News Releases - Underground Storage Tanks
Massachusetts Gets $3.1 Million in Recovery Act Funds to Help Clean Up Underground Petroleum Leaks, Create Jobs, Protect Land and Water
Release Date: 08/20/2009
Contact Information: Contact: David Deegan, (617) 918-1010
(Boston, Mass. – August 20, 2009) – In an effort to protect people where they live, work and play, EPA has awarded $3,118,000 to the Massachusetts Department of Environmental Protection under the American Recovery and Reinvestment Act of 2009 to assess and clean up underground storage tank petroleum leaks.
The greatest potential hazard from a leaking underground storage tank is that the petroleum or other hazardous substances seep into the soil and contaminate groundwater, the source of drinking water for nearly one-third of all Americans.
“We’re providing immediate growth opportunities for communities across the nation, as well as long-term protection from dangerous pollution in the land and water,” said EPA Administrator Lisa P. Jackson. “EPA is putting people to work by serving our core mission of protecting human health and the environment.”
This money is part of $197 million appropriated under the Recovery Act to address shovel-ready sites nationwide contaminated by petroleum from leaking underground storage tanks. The funds will be used for overseeing assessment and cleanup of leaks from underground storage tanks or directly paying for assessment and cleanup of leaks from federally regulated tanks where the responsible party is unknown, unwilling or unable to finance, or the cleanup is an emergency response.
EPA regional underground storage tank programs will enter into cooperative agreements with MA DEP in the coming weeks. These cooperative agreements will include more detailed descriptions of state spending plans.
“The Recovery Act is providing nearly $10 million across New England to speed up the important work of assessing and cleaning up underground storage tank leaks,” said Ira W. Leighton, acting regional administrator of EPA's New England office. “This is an investment with real dividends: healthy communities, a clean environment and good-paying jobs.”

### Exercise A
In the records, start at the first line and go through the line with "Identify the document". Write those lines out again with "pixels" switched to "px" and nothing else changed.

### Given records
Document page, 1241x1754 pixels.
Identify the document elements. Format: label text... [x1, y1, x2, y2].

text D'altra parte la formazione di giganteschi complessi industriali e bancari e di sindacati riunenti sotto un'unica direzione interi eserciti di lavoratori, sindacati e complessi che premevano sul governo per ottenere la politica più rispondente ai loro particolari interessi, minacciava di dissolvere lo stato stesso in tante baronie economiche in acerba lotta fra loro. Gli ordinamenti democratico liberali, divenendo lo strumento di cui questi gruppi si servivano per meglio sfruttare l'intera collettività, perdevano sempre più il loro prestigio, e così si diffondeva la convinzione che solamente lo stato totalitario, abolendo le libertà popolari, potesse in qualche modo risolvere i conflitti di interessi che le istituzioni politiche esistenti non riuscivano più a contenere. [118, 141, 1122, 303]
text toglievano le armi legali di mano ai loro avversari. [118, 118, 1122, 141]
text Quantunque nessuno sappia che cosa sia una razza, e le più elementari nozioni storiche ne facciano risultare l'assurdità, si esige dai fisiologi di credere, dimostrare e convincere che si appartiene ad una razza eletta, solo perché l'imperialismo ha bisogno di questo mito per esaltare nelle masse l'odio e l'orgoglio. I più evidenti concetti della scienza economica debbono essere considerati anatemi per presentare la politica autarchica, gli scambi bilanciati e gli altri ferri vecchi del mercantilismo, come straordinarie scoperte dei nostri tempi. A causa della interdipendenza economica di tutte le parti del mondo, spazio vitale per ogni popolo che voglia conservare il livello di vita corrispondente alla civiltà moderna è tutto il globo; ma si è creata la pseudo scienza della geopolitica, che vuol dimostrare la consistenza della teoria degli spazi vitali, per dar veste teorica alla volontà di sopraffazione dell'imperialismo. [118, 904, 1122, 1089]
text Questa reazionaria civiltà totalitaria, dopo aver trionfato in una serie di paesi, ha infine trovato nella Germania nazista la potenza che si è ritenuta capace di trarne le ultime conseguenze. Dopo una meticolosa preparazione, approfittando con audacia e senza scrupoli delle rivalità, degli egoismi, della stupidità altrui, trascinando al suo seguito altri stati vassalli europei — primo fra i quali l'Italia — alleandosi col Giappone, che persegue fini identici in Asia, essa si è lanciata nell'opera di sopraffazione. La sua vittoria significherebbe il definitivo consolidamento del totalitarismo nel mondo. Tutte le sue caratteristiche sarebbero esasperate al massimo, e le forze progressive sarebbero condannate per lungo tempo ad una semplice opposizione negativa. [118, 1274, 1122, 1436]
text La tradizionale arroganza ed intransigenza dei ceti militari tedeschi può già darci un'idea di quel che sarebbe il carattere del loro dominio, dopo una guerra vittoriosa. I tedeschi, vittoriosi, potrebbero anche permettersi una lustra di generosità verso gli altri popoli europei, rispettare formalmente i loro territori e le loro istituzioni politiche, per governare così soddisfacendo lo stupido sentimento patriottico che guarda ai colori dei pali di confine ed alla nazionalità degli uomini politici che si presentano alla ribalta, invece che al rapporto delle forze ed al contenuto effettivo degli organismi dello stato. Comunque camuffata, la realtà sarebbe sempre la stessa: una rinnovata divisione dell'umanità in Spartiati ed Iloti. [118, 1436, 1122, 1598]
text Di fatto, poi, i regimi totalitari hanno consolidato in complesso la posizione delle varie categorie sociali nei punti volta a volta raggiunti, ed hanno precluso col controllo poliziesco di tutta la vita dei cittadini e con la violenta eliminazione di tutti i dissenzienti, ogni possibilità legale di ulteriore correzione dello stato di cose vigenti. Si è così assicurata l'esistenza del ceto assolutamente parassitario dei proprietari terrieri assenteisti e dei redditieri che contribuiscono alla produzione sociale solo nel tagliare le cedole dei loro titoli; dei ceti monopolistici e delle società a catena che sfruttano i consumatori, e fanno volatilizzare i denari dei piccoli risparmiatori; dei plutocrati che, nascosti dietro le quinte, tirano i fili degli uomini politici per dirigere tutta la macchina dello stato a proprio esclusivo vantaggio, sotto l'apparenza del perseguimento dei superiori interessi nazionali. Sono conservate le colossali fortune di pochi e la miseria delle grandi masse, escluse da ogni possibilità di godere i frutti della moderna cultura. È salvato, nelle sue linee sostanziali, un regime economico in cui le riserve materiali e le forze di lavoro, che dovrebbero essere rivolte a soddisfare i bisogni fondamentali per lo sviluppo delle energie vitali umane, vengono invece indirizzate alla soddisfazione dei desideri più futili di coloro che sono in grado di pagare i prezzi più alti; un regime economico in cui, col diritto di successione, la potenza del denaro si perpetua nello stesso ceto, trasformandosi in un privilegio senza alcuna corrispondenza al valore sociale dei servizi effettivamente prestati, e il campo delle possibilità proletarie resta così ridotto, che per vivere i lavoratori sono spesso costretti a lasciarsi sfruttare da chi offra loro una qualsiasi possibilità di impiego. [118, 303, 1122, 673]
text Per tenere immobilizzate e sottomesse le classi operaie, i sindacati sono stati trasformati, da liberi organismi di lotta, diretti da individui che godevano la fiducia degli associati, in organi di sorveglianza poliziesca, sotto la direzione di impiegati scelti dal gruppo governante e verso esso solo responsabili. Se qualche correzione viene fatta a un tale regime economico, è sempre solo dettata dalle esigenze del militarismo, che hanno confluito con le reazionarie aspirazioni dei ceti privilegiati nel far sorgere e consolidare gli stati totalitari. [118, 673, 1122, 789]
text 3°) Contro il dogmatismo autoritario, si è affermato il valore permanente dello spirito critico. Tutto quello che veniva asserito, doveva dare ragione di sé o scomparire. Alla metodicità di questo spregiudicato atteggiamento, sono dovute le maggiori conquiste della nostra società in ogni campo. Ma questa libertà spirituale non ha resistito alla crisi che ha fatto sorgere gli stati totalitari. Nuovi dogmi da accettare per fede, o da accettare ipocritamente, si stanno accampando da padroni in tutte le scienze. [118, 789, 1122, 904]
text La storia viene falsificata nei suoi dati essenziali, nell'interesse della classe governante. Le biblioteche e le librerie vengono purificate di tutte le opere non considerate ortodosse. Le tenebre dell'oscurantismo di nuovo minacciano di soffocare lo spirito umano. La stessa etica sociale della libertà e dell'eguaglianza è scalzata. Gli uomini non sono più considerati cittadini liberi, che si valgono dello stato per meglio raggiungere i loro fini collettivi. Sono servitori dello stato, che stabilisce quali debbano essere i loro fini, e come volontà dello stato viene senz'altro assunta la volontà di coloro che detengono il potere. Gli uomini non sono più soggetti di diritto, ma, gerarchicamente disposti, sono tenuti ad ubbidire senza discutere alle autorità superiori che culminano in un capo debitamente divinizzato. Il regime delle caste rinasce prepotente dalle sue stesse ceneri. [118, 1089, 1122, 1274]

### Exercise B
List every person named in the news release about underground storage tanks.

### Exercise response A
Document page, 1241x1754 px.
Identify the document elements. Format: label text... [x1, y1, x2, y2].

### Exercise response B
David Deegan
Lisa P. Jackson
Ira W. Leighton